Britons are encouraged to report “hate crime” against Muslims, but are imprisoned if they demonstrate against the rape of young British girls.
Approximately £1.5 billion will be spent on “cultural organisations”, with a further £150 million to “rebuild trust in our high streets”. At the same time, youth gangs attack shops and steal everything they can, as Clapham has recently experienced. There are few white Britons participating in these disturbances. Employees who resist are dismissed.
The British will draw up an action plan against waste crime, and Ofcom will pursue “harmful” content on Netflix. The Online Safety Act (OSA) may well be strengthened with additional “emergency powers”, as Whitehall continues to act as though the Southport killings would never have occurred had it not been for social media.
Despite all the extensive concern regarding harmful “extremism” and destabilising global trends, it is apparently online expressions that nervous officials have determined to be the real cause of our problems.
To address what Steve Reed calls “online echo chambers amplified by malicious algorithms”, the government states that it must proceed to “secure online spaces” as soon as possible.
The current powers of the OSA are to come into force “as soon as possible”. The Chief Scientific Adviser, who leads SAGE, is to prepare a report on “misinformation”.
Parents and carers in Yorkshire and the Midlands will be offered “practical tools to help children build resilience against harmful, divisive and polarising content online”. Whether any of this will genuinely improve “cohesion” is highly doubtful, and measures against immigrants who commit rape and serious violence do not appear on the list.
The Labour government’s cohesion plan is, like many before it, presented as the path to making the United Kingdom more “confident, cohesive and resilient”. In reality, this bizarre smorgasbord of restrictions on expression, municipal cultural initiatives and unsubtle ethnic appeasement will do little to achieve these aims.

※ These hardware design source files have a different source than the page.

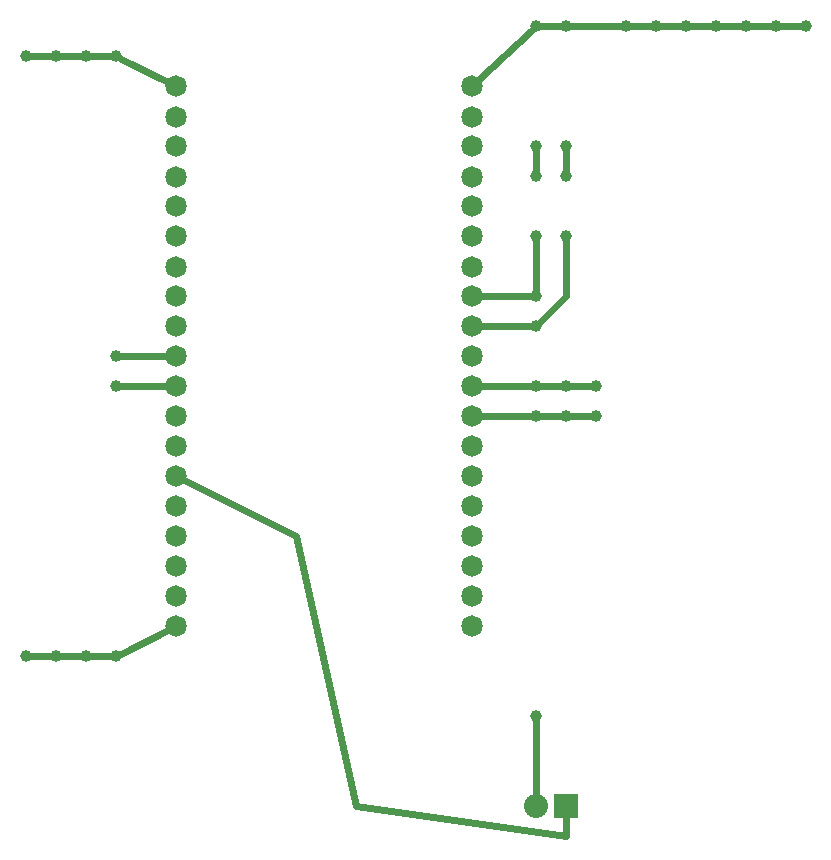
<source format=gbl>
G04 MADE WITH FRITZING*
G04 WWW.FRITZING.ORG*
G04 DOUBLE SIDED*
G04 HOLES PLATED*
G04 CONTOUR ON CENTER OF CONTOUR VECTOR*
%ASAXBY*%
%FSLAX23Y23*%
%MOIN*%
%OFA0B0*%
%SFA1.0B1.0*%
%ADD10C,0.071828*%
%ADD11C,0.080000*%
%ADD12C,0.039370*%
%ADD13R,0.080000X0.080000*%
%ADD14C,0.024000*%
%LNCOPPER0*%
G90*
G70*
G54D10*
X724Y2637D03*
X724Y2536D03*
X724Y2437D03*
X724Y2336D03*
X724Y2237D03*
X724Y2137D03*
X724Y2036D03*
X724Y1937D03*
X724Y1837D03*
X724Y1737D03*
X724Y1637D03*
X724Y1537D03*
X724Y1437D03*
X724Y1337D03*
X724Y1238D03*
X724Y1137D03*
X724Y1038D03*
X724Y938D03*
X724Y837D03*
X1710Y837D03*
X1710Y938D03*
X1710Y1038D03*
X1710Y1137D03*
X1710Y1238D03*
X1710Y1337D03*
X1710Y1437D03*
X1710Y1537D03*
X1710Y1637D03*
X1710Y1737D03*
X1710Y1837D03*
X1710Y1937D03*
X1710Y2036D03*
X1710Y2137D03*
X1710Y2237D03*
X1710Y2336D03*
X1710Y2437D03*
X1710Y2536D03*
X1710Y2637D03*
G54D11*
X2024Y238D03*
X1924Y238D03*
G54D12*
X1924Y1538D03*
X2024Y1538D03*
X2124Y1538D03*
X1924Y1638D03*
X2024Y1638D03*
X2124Y1638D03*
X1924Y1838D03*
X1924Y1938D03*
X1924Y2138D03*
X1924Y2338D03*
X1924Y2438D03*
X1924Y2838D03*
X2024Y2138D03*
X2024Y2338D03*
X2024Y2438D03*
X2024Y2838D03*
X524Y1738D03*
X524Y1638D03*
X524Y2738D03*
X424Y2738D03*
X324Y2738D03*
X524Y738D03*
X424Y738D03*
X324Y738D03*
X2224Y2838D03*
X2324Y2838D03*
X2424Y2838D03*
X2524Y2838D03*
X2624Y2838D03*
X2724Y2838D03*
X2824Y2838D03*
X224Y2738D03*
X224Y738D03*
X1924Y538D03*
G54D13*
X2024Y238D03*
G54D14*
X2024Y138D02*
X2024Y206D01*
D02*
X1324Y238D02*
X2024Y138D01*
D02*
X1124Y1138D02*
X1324Y238D01*
D02*
X751Y1323D02*
X1124Y1138D01*
D02*
X1905Y1638D02*
X1740Y1637D01*
D02*
X2005Y1638D02*
X1943Y1638D01*
D02*
X2105Y1638D02*
X2043Y1638D01*
D02*
X1905Y1538D02*
X1740Y1537D01*
D02*
X2043Y1538D02*
X2105Y1538D01*
D02*
X1943Y1538D02*
X2005Y1538D01*
D02*
X1910Y2825D02*
X1732Y2657D01*
D02*
X2005Y2838D02*
X1943Y2838D01*
D02*
X1905Y1938D02*
X1740Y1937D01*
D02*
X1905Y1838D02*
X1740Y1837D01*
D02*
X1924Y2119D02*
X1924Y1957D01*
D02*
X2024Y2119D02*
X2024Y1938D01*
D02*
X2024Y1938D02*
X1937Y1851D01*
D02*
X1924Y2419D02*
X1924Y2357D01*
D02*
X2024Y2419D02*
X2024Y2357D01*
D02*
X543Y1738D02*
X694Y1737D01*
D02*
X543Y1638D02*
X694Y1637D01*
D02*
X541Y2729D02*
X697Y2650D01*
D02*
X443Y2738D02*
X505Y2738D01*
D02*
X343Y2738D02*
X405Y2738D01*
D02*
X541Y746D02*
X697Y824D01*
D02*
X443Y738D02*
X505Y738D01*
D02*
X243Y738D02*
X405Y738D01*
D02*
X2205Y2838D02*
X2043Y2838D01*
D02*
X2305Y2838D02*
X2243Y2838D01*
D02*
X2405Y2838D02*
X2343Y2838D01*
D02*
X2505Y2838D02*
X2443Y2838D01*
D02*
X2605Y2838D02*
X2543Y2838D01*
D02*
X2705Y2838D02*
X2643Y2838D01*
D02*
X2805Y2838D02*
X2743Y2838D01*
D02*
X243Y2738D02*
X305Y2738D01*
D02*
X1924Y519D02*
X1924Y269D01*
G04 End of Copper0*
M02*
</source>
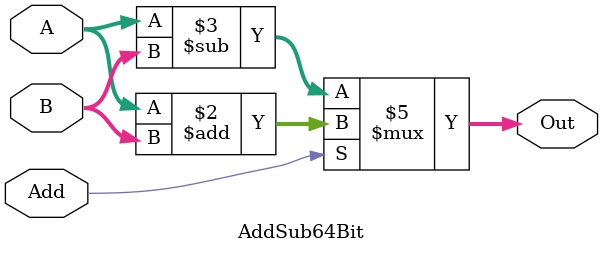
<source format=v>
`timescale 1ns / 1ps


module AddSub64Bit(A, B, Out, Add);

    input [63:0] A, B;
    input Add;
    
    output reg [63:0] Out;
    
    always @* begin
        if(Add)
            Out <= A + B;
        else
            Out <= A - B;
    end
    
    
endmodule

</source>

Both Britons, Norwegians and other Europeans require rather more honesty. Our leaders must acknowledge that multiculturalism does not function, and that mass immigration was always indefensible, foolish and entirely undemocratic.
Our ineffectual politicians have imposed upon us an enormous social burden that urgently needs to be addressed. It is likely already too late.
It is for this reason that prominent academics are now warning of an imminent civil war. For ordinary Europeans have had enough.